RAL Tier1 weekly operations castor 24/08/2009
From GridPP Wiki
Contents
Summary of Previous Week
- CIP development on certification (Jens)
- Written lsf archiving mechanism which archives logs for 3 months on DMF and keeps 24 hours log on local partition (Chris)
- Restart and recovery of all instacnes following AC failure (All)
- Development of load test generator for database tuning testing (Chris)
- Redeployed hotspare from preprod to production instances (Chris)
- Identification of historical data for deletion from ATLAS MCDISK (Brian)
- Improved database metric monitoring (Eter)
- Fixed (?) partitioning problem on ATLAS DLF (Rich)
- Investigation of problems with repacking some tapes (Tim/Shaun)
- Media cleaning and robot checkout following water ingress (Tim)
- Deployment of new puppet restarter (Shaun)
- Tested database cleanup procedure in prep for 2.1.8 CASTOR u/g (Shaun)
Developments for this week
- CIP development on certification (Jens)
- Implement newly written lsf archiving mechanism in production (Chris)
- Review and update disk server deployment procedure (Chris)
- Co-ordinate ATLAS data reconciliation (Brian)
- CASTOR Database tuning testing (Database team)

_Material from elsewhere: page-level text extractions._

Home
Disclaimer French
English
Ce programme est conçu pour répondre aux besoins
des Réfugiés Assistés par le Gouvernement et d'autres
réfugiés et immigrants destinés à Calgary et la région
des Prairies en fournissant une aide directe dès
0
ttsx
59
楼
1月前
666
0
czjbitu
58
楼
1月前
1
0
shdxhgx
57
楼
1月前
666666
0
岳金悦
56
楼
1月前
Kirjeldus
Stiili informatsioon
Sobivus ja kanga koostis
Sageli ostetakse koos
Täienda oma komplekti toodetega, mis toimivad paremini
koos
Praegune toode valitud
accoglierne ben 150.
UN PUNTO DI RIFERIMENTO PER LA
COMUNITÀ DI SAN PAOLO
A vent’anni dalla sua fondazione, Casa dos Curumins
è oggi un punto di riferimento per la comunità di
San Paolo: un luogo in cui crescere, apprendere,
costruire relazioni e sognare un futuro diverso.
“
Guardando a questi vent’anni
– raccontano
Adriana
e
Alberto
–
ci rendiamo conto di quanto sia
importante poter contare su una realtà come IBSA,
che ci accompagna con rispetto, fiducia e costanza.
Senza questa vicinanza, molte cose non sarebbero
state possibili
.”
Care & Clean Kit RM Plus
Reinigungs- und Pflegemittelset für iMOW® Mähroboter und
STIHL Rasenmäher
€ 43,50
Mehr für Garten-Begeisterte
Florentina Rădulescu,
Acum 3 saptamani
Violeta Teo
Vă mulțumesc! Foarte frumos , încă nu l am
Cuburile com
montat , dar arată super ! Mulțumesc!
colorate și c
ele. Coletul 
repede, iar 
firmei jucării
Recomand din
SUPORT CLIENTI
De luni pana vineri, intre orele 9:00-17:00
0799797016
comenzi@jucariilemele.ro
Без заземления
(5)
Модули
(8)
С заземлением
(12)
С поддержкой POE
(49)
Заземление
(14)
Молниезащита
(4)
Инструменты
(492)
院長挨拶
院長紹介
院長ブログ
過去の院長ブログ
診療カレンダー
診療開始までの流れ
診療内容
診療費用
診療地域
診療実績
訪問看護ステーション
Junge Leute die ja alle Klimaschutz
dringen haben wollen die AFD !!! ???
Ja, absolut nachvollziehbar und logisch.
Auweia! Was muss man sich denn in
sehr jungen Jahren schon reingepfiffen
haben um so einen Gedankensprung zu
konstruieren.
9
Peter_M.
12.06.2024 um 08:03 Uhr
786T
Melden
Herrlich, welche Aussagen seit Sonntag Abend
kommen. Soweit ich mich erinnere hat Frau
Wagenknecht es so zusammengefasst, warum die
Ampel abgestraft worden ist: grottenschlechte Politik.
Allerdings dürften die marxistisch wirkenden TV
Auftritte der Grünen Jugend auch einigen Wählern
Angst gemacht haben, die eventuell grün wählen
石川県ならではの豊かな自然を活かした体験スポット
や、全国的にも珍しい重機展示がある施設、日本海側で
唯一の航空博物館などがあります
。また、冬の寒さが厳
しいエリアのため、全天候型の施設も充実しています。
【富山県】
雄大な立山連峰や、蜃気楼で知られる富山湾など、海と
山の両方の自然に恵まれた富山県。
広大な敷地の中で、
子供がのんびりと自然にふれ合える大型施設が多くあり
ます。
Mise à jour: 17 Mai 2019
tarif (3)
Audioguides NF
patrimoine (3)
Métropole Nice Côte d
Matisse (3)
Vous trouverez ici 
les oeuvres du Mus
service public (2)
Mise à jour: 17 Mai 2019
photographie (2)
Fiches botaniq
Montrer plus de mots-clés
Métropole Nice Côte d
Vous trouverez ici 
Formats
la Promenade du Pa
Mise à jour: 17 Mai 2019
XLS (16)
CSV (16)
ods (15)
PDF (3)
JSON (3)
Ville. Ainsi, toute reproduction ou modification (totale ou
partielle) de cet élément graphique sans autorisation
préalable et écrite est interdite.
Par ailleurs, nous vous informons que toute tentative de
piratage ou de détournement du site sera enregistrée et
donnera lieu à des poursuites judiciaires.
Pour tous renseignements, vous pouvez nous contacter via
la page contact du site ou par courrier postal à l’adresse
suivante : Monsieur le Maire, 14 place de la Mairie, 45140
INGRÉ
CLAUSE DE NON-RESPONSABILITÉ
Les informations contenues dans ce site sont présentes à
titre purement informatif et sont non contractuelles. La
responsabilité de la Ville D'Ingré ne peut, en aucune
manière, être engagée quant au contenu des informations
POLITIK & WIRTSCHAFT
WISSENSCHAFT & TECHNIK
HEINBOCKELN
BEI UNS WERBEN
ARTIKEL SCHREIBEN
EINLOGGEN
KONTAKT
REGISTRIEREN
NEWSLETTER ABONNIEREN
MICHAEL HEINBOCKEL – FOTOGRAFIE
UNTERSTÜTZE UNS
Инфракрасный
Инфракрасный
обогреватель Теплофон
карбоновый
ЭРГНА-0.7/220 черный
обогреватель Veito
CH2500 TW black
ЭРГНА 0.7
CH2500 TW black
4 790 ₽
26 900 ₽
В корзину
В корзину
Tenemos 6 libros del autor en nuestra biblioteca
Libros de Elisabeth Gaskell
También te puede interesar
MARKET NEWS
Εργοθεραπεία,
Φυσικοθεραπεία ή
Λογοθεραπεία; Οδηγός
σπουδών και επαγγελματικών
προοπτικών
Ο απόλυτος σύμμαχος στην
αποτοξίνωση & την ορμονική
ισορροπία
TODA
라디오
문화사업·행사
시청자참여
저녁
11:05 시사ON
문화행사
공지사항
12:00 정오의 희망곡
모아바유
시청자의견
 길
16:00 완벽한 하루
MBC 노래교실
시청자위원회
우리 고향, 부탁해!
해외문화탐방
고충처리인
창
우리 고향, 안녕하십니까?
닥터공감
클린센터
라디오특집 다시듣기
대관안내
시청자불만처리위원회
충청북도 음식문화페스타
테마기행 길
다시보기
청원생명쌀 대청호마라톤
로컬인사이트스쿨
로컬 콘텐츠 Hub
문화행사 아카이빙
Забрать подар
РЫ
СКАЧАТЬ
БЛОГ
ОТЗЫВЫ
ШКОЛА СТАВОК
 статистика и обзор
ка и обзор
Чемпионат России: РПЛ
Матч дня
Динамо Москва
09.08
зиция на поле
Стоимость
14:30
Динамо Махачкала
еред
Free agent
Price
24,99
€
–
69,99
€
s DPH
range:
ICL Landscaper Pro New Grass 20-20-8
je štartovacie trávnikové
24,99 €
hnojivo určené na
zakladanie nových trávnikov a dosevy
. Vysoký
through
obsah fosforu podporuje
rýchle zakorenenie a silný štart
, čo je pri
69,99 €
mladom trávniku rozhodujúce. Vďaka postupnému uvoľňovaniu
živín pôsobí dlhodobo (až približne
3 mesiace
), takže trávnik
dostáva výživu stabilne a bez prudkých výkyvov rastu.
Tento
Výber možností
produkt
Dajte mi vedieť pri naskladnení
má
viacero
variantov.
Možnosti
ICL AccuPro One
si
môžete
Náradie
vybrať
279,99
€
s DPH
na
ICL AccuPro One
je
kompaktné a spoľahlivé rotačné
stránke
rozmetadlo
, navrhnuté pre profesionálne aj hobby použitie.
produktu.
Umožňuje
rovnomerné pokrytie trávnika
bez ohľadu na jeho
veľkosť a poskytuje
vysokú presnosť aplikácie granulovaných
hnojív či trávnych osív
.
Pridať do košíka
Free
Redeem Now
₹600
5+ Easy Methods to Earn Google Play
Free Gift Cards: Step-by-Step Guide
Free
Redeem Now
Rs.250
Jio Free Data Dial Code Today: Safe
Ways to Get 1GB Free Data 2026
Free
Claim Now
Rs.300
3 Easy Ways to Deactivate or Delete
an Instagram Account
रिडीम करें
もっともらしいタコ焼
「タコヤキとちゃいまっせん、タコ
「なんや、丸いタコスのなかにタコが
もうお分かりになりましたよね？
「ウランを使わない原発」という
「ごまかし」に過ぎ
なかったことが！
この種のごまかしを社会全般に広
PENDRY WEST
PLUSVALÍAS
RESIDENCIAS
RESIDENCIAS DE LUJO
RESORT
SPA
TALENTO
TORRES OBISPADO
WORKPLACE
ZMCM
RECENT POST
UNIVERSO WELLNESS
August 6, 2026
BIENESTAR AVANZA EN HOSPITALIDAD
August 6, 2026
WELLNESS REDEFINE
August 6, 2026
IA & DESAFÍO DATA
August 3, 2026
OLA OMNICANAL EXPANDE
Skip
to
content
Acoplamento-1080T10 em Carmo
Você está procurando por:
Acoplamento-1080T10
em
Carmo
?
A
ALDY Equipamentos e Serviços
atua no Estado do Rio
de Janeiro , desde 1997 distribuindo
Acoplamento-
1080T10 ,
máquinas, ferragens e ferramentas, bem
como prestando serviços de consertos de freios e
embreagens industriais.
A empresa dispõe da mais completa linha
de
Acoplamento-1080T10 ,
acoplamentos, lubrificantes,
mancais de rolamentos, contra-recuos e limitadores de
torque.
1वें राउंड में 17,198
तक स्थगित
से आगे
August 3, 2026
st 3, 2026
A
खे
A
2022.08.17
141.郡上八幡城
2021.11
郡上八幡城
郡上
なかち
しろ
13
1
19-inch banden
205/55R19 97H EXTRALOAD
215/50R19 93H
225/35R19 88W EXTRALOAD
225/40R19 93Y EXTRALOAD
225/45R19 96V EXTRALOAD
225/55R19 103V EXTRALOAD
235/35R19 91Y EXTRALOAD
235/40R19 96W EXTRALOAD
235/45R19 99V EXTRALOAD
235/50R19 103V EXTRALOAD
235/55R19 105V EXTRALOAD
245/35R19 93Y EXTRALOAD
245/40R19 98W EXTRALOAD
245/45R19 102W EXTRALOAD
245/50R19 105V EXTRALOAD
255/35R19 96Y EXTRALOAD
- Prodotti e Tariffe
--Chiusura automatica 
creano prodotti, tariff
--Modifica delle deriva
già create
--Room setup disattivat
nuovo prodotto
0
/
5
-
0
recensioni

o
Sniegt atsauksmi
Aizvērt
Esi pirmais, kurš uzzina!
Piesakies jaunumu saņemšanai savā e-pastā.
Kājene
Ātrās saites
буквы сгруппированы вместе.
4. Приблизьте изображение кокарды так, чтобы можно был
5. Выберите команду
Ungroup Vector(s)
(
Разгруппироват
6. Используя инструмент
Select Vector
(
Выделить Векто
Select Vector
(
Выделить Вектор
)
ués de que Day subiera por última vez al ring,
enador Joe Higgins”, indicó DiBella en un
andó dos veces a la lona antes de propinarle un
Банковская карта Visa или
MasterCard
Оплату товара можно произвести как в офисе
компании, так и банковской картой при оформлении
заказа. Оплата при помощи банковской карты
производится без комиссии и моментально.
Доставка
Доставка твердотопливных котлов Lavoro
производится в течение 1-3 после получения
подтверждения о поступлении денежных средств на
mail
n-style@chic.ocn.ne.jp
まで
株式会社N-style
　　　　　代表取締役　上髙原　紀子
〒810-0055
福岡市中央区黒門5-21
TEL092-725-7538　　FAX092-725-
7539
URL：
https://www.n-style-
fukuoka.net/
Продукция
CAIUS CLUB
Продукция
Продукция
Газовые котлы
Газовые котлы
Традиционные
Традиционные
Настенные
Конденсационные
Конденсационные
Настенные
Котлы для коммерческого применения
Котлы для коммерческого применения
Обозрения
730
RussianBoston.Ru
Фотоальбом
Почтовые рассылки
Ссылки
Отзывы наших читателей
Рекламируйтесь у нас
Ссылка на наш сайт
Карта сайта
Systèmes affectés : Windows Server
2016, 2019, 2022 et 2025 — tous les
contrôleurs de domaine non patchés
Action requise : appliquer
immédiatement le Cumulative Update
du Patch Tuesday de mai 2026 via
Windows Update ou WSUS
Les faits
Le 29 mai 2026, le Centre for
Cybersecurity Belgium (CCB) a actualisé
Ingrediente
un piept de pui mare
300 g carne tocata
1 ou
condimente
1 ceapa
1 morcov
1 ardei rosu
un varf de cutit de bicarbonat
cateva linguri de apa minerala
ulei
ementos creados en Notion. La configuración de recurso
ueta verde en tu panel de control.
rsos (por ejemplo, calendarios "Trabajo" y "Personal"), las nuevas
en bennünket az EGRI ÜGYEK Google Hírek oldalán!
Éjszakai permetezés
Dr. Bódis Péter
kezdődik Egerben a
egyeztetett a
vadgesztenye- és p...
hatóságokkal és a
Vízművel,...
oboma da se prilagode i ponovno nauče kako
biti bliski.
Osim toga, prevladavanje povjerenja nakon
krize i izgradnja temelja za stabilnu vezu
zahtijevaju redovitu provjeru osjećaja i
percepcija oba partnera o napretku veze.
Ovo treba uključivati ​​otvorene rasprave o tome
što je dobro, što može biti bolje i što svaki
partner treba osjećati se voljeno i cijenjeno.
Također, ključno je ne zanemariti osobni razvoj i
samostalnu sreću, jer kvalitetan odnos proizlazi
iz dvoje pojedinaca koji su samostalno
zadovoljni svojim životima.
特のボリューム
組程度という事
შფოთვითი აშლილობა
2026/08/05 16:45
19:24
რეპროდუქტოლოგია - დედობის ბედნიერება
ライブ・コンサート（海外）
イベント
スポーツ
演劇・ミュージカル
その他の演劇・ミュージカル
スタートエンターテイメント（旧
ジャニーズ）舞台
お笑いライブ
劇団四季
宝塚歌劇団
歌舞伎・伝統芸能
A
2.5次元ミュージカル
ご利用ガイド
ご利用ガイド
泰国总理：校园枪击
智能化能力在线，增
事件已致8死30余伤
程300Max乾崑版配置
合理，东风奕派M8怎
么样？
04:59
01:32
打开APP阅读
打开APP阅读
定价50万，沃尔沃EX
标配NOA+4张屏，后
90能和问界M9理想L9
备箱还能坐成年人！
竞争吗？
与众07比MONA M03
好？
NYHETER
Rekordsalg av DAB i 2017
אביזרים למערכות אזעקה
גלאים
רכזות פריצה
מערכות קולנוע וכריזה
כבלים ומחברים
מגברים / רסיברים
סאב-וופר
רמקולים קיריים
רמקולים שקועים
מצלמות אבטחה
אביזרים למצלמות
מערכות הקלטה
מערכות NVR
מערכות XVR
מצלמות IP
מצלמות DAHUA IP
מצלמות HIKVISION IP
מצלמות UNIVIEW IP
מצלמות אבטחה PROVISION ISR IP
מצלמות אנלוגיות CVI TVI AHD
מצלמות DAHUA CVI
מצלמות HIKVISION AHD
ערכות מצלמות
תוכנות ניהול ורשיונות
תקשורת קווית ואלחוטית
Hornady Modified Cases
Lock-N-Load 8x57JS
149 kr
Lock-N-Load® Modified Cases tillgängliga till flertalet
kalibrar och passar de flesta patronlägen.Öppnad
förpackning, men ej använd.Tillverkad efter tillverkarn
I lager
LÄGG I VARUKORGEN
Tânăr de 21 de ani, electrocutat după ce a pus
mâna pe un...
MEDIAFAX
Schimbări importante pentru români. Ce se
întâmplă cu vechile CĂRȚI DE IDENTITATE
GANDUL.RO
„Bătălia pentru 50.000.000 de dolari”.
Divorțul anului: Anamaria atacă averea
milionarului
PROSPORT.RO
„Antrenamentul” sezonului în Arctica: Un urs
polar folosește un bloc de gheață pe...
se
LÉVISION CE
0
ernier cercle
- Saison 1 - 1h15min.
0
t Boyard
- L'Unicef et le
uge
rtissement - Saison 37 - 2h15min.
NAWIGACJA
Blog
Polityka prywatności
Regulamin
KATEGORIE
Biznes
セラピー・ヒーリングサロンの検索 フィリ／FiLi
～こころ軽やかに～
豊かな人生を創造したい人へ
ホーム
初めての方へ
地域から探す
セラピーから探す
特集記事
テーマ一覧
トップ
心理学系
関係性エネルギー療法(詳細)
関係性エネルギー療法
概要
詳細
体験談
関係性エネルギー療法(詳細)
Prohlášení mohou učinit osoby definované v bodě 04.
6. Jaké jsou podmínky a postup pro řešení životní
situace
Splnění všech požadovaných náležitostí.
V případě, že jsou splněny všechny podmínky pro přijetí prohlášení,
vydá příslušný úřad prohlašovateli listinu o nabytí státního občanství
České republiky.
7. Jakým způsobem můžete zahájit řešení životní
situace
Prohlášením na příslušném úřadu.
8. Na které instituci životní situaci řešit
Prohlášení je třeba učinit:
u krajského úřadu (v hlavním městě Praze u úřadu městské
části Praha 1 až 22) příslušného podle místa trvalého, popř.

- Prepare certification for SRM 2.8 testing (Shaun)
Ongoing
- CastorMon monitoring graphs for Gen instance (Brian)
- Cleaning up database for a future 2.1.8 upgrade (Shaun)
- Setting up Preproduction (Matt, Chris)
Operations Issues
- Lost gdss169. ATLAS informed and data should be being replicated.
- Expired CRL's caused problems bring CASTOR instances back up.
- Tape migration problems on CMS on 21 Aug. 2009
Blocking issues
- Problems with ganglia check on GEN instance delaying work on monitoring
- Testing gridFTP internal delaying work on SRM upgrade
Scheduled and Cancelled Down Times
none
Changes to Production Milestones
none
Advanced Planning
- CIP upgrade to include nearline publishing (August)
- SRM 2.8 upgrade (August)
- Work with Fabric to add extra RAID card in remaining Viglen'06 disk servers (Second half of August)
- Database optimization tasks (September)
- Upgrade nameserver to 2.1.8 (Possibly during September)
- Black and White lists? (Possibly during September)
- Improve resiliency to central services (This year)
Staffing
- Castor on Call person: Chris
- Cheney on A/L
- Matt on A/L